Longhorn Steakhouse: Higher-price strategy

Although Longhorn Steakhouse isn’t as expensive as Darden’s prime steakhouse, the Capital Grille brand, its guest traffic count is closer to the more expensive brands like Carrabba, Outback Steakhouse, Bonefish Grill, and Bravo Brio, as opposed to Texas Roadhouse, which generates lower average check per guest and much higher guest traffic. As we discussed in a previous article, though, LongHorn Steakhouse could use more traffic or a better price-to-value mix.

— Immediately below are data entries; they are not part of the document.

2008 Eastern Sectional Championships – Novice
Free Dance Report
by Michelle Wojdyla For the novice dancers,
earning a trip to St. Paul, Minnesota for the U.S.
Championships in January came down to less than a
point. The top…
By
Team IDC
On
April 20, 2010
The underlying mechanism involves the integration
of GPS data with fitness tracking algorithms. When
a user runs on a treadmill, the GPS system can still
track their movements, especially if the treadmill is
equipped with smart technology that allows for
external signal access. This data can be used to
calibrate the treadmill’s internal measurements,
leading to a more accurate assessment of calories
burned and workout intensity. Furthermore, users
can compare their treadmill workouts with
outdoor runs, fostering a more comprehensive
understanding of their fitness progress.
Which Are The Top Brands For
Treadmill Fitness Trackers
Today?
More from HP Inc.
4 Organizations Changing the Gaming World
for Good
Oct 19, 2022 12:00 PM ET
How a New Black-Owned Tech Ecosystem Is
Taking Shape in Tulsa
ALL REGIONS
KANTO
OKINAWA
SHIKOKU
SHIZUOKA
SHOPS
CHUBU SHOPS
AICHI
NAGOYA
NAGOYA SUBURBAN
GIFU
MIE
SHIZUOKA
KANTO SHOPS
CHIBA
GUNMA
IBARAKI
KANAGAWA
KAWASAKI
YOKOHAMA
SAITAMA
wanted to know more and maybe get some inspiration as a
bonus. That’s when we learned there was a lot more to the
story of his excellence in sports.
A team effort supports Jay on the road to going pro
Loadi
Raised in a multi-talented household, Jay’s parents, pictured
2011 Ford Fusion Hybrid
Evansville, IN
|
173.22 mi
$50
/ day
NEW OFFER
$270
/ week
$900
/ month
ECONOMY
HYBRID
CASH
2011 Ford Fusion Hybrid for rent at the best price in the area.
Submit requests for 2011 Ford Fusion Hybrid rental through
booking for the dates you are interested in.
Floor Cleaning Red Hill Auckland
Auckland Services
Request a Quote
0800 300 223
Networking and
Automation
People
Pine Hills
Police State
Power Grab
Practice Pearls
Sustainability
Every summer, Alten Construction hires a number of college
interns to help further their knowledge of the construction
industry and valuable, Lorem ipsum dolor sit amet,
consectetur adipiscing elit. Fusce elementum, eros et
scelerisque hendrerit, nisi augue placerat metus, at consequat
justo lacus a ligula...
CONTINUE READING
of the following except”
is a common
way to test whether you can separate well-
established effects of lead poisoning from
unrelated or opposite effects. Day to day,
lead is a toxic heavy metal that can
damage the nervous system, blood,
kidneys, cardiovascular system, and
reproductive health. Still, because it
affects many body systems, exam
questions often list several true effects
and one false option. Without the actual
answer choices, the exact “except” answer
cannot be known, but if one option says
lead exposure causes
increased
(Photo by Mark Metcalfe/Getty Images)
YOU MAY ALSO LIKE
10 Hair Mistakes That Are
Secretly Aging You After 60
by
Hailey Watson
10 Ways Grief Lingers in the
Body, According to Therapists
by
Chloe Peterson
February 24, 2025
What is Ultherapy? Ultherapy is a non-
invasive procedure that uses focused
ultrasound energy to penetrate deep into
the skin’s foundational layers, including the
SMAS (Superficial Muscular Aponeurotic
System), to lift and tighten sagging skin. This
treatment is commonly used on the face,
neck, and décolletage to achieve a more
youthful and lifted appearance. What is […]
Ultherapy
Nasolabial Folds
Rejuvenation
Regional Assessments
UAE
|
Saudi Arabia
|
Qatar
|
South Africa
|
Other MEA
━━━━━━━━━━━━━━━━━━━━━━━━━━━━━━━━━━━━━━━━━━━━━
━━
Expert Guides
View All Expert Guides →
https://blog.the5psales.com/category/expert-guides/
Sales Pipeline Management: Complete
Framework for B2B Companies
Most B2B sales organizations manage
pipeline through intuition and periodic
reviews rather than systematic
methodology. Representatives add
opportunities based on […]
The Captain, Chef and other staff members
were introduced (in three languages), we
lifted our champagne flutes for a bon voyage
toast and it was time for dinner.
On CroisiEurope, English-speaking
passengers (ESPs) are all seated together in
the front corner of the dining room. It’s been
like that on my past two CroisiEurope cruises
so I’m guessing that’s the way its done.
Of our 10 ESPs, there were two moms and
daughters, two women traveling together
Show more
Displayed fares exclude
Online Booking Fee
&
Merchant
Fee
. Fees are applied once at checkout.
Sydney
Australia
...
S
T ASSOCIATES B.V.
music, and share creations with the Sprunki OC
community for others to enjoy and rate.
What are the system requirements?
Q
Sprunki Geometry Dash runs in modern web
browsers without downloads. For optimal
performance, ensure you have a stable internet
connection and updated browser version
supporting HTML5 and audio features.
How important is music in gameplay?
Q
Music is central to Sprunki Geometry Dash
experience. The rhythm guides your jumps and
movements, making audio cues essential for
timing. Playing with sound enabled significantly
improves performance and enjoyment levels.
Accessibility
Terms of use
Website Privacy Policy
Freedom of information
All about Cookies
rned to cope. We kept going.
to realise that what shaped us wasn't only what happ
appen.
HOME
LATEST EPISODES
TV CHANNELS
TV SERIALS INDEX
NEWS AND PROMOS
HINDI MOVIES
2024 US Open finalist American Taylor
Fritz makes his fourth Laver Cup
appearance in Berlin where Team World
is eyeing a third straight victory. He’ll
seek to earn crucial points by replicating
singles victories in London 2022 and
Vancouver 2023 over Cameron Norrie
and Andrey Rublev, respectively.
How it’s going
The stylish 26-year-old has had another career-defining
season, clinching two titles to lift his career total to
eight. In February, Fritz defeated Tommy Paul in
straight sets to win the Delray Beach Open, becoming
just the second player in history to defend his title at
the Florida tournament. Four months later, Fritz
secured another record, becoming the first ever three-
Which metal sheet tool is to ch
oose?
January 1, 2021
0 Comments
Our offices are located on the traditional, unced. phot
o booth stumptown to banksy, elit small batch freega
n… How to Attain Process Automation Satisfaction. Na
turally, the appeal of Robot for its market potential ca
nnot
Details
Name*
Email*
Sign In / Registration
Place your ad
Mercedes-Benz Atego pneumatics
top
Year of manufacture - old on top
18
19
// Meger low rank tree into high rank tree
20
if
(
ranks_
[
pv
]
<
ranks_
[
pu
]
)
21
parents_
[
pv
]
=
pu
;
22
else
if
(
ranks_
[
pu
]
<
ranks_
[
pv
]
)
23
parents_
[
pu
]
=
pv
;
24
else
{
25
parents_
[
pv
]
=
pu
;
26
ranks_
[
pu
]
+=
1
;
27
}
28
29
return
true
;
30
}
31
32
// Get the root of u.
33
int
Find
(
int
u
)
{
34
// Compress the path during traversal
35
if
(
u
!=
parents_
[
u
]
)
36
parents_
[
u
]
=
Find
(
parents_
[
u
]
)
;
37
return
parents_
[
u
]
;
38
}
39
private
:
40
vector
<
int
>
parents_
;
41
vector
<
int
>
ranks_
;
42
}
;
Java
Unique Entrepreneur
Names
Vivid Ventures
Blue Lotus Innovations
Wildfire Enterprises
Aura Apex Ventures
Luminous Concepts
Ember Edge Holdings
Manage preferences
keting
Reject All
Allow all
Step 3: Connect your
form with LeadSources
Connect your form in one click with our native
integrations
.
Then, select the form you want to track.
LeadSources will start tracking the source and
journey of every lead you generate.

Upper menu prices aren’t impossible, but Red Lobster is too big

Converting Red Lobster into a premium brand isn’t impossible, as Darden does manage a group of specialty brands that pulls in average checks above $23 per guest. But how much does Darden have to raise the standard of its services and goods, as well as average guest check? Brands like Carrabba Italiana Grill, Bravo Cucina Italiana, Bonefish, and Brio Tuscan Grille are all priced near Red Lobster or above, but they haven’t been performing as well. What chance of success is there?

Besides, Red Lobster is one of the largest chains in the United States (although Chili’s and Olive Garden are larger). There probably isn’t enough market if all those restaurants are redesigned towards higher average check per guest. As several credit rating firms recently dropped Darden’s rating, the lower cash flow used to renovate Red Lobster could lead investors to sell off the stock. It’s a risky move. So it leaves us with the option for Darden to move towards a lower average check per guest business model.